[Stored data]
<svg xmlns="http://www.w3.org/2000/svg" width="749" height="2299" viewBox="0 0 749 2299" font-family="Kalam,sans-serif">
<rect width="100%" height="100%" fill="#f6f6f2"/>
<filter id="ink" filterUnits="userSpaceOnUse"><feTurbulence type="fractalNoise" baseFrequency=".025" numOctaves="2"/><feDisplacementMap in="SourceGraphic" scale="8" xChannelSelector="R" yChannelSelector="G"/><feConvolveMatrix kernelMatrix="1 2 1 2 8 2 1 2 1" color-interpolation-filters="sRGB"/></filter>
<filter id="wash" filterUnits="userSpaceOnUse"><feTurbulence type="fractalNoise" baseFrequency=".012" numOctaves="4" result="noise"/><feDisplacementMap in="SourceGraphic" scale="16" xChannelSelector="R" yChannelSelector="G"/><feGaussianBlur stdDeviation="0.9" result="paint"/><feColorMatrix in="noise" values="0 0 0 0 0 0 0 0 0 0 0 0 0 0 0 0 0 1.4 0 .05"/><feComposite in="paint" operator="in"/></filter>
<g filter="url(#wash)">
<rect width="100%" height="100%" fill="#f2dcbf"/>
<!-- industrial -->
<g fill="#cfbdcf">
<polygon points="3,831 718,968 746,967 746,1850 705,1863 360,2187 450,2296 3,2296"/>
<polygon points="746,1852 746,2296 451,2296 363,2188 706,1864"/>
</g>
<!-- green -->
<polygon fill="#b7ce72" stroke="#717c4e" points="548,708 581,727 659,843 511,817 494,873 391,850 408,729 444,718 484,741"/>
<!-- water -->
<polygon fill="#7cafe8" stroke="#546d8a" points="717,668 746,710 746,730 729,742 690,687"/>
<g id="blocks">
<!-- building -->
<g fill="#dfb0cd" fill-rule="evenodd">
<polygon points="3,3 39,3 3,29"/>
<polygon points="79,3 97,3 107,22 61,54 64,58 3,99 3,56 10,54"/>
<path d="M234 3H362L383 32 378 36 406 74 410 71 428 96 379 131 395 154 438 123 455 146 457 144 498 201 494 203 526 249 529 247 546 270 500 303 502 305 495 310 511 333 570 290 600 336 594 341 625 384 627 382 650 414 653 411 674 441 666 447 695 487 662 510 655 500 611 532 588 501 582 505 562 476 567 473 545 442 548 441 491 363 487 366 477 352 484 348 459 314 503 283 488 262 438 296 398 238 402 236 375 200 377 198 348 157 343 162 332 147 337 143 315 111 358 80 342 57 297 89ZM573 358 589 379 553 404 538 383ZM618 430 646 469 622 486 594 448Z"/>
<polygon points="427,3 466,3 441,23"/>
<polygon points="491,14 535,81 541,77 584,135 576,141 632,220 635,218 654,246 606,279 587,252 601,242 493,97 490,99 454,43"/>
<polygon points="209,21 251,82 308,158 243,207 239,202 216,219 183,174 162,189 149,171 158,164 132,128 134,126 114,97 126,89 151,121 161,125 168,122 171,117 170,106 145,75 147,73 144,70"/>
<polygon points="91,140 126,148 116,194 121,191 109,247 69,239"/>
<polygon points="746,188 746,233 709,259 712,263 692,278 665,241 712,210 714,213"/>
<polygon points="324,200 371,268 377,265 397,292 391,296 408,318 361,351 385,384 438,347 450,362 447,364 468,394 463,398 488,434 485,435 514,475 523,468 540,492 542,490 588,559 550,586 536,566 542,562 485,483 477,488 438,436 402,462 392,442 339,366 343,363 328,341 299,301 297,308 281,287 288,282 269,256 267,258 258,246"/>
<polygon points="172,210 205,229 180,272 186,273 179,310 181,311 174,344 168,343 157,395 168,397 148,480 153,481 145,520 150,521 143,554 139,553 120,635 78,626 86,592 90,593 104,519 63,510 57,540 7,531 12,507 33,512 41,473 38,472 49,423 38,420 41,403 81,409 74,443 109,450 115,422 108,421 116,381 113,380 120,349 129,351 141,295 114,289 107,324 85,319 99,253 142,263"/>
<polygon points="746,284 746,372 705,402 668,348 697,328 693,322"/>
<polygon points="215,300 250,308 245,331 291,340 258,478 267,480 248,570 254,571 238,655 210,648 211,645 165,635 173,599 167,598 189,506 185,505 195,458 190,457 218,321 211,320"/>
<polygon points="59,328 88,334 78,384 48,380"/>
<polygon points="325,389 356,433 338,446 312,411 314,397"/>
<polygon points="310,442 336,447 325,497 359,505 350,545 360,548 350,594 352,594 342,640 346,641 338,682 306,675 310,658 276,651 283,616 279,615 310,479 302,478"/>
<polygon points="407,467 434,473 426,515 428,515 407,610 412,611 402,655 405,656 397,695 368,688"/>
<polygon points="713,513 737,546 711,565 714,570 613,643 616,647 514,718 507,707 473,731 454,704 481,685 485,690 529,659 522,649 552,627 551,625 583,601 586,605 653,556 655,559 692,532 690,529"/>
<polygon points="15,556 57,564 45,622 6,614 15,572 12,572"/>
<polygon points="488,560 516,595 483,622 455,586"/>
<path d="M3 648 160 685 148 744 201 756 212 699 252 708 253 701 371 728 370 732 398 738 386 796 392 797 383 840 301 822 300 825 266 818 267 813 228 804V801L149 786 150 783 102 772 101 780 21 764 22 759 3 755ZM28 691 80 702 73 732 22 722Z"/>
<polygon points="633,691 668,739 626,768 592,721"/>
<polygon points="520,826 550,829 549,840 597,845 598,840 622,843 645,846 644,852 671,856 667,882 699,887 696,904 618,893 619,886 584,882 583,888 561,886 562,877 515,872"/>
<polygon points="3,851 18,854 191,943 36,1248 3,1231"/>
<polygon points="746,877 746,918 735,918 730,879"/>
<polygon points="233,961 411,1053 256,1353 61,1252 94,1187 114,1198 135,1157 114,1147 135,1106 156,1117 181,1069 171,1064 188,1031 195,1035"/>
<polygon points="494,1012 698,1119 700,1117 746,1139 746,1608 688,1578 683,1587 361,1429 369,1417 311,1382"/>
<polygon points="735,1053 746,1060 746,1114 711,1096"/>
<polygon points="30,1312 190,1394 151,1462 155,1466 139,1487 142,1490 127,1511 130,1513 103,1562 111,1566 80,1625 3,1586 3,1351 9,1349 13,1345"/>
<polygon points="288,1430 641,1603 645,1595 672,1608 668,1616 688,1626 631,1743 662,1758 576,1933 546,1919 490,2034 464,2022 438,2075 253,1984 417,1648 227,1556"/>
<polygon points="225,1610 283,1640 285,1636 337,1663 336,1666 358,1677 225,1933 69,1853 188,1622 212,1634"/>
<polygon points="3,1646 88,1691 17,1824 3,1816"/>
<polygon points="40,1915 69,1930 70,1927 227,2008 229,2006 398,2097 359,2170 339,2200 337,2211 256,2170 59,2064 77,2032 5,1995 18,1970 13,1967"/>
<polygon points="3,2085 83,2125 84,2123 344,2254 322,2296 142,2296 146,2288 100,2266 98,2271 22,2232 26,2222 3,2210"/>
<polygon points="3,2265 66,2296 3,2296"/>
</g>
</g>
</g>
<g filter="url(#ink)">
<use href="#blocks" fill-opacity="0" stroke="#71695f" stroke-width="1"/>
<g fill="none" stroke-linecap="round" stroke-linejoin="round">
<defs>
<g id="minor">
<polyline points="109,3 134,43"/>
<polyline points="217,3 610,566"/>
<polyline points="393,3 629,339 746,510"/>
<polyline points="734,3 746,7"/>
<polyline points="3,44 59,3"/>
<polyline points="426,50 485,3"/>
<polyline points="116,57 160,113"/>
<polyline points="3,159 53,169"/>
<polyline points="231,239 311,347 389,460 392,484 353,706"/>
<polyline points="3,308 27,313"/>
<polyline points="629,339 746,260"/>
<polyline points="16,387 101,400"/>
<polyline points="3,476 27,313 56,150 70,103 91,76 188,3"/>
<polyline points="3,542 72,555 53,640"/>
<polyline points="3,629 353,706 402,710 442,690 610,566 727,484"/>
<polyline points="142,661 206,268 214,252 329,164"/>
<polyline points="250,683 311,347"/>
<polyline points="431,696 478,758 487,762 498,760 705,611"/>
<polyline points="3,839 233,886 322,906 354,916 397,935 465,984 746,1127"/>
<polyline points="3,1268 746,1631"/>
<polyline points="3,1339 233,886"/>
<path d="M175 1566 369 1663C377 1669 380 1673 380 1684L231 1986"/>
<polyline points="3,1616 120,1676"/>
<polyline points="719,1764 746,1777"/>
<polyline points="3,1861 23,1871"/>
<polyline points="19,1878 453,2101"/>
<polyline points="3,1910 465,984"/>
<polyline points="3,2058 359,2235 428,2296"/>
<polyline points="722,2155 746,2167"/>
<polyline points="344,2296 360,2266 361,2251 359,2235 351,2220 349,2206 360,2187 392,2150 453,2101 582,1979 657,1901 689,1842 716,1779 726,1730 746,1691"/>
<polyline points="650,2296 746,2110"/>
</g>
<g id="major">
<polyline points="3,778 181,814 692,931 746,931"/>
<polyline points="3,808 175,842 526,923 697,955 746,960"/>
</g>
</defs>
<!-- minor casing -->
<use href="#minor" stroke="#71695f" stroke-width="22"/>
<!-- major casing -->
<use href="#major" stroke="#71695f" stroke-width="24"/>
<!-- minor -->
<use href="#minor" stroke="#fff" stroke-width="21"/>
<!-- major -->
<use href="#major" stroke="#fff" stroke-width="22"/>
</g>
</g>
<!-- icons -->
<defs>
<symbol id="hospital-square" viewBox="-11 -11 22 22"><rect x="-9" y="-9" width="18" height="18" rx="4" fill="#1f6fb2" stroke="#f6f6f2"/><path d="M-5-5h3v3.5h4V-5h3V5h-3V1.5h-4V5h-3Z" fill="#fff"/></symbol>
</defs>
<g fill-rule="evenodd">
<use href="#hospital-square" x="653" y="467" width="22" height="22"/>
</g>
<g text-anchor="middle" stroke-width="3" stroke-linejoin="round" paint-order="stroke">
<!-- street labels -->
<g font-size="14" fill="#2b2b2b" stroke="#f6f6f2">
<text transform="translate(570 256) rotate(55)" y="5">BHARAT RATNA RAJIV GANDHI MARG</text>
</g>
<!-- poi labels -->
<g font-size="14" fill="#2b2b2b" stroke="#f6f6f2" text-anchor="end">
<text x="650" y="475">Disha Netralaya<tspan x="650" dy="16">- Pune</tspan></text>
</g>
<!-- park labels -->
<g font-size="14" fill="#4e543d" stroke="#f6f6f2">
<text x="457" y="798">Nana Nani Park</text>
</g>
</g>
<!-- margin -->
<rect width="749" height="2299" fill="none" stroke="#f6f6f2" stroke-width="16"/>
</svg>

> **GOAL OF THE EXERCISE**: Taking the records above, retype every line from the one with "535,81 541,77 584,135" down to the one with "746,233 709,259 712,263", exactly and with nothing else.

> **OUTPUT**:
<polygon points="491,14 535,81 541,77 584,135 576,141 632,220 635,218 654,246 606,279 587,252 601,242 493,97 490,99 454,43"/>
<polygon points="209,21 251,82 308,158 243,207 239,202 216,219 183,174 162,189 149,171 158,164 132,128 134,126 114,97 126,89 151,121 161,125 168,122 171,117 170,106 145,75 147,73 144,70"/>
<polygon points="91,140 126,148 116,194 121,191 109,247 69,239"/>
<polygon points="746,188 746,233 709,259 712,263 692,278 665,241 712,210 714,213"/>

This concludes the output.